TASK REQUIREMENTS: Write out the data word for word, beginning with its first line and continuing through the line that contains "title Британские короткошёрстные", with that line included.

Items stored in a collection:
## Begin

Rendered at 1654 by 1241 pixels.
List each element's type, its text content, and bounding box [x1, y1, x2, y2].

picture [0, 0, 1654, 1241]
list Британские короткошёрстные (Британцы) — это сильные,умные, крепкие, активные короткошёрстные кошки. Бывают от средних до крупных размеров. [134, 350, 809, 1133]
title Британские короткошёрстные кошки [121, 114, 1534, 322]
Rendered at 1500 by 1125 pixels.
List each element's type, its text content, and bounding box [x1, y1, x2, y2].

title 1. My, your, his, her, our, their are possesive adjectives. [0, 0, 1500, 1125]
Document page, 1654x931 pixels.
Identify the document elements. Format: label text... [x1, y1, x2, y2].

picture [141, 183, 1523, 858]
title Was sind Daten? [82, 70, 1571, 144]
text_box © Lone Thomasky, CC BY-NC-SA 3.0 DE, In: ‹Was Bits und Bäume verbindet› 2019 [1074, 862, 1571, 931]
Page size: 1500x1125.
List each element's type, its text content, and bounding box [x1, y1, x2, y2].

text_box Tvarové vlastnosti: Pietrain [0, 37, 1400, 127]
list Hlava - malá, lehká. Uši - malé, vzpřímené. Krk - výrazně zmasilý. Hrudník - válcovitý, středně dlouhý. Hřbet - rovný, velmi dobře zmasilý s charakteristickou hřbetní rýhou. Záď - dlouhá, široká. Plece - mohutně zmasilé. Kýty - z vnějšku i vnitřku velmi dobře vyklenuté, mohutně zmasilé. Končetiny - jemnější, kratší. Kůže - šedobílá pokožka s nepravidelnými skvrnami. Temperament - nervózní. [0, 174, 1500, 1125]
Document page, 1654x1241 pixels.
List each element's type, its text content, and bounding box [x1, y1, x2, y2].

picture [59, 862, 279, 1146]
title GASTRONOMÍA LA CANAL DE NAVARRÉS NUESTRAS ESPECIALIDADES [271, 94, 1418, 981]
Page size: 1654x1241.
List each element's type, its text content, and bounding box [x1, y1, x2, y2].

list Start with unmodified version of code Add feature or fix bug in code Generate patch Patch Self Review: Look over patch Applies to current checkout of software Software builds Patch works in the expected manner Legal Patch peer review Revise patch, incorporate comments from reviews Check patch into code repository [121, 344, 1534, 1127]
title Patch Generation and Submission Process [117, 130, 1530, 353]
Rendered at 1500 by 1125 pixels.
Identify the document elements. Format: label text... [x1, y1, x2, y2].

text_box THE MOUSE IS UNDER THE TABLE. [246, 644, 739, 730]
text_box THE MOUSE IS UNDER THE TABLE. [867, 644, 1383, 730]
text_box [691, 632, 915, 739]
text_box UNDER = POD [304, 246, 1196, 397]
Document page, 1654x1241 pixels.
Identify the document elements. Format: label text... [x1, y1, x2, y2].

## End

ANSWER TO THIS PROBLEM:
Rendered at 1654 by 1241 pixels.
List each element's type, its text content, and bounding box [x1, y1, x2, y2].

picture [0, 0, 1654, 1241]
list Британские короткошёрстные (Британцы) — это сильные,умные, крепкие, активные короткошёрстные кошки. Бывают от средних до крупных размеров. [134, 350, 809, 1133]
title Британские короткошёрстные кошки [121, 114, 1534, 322]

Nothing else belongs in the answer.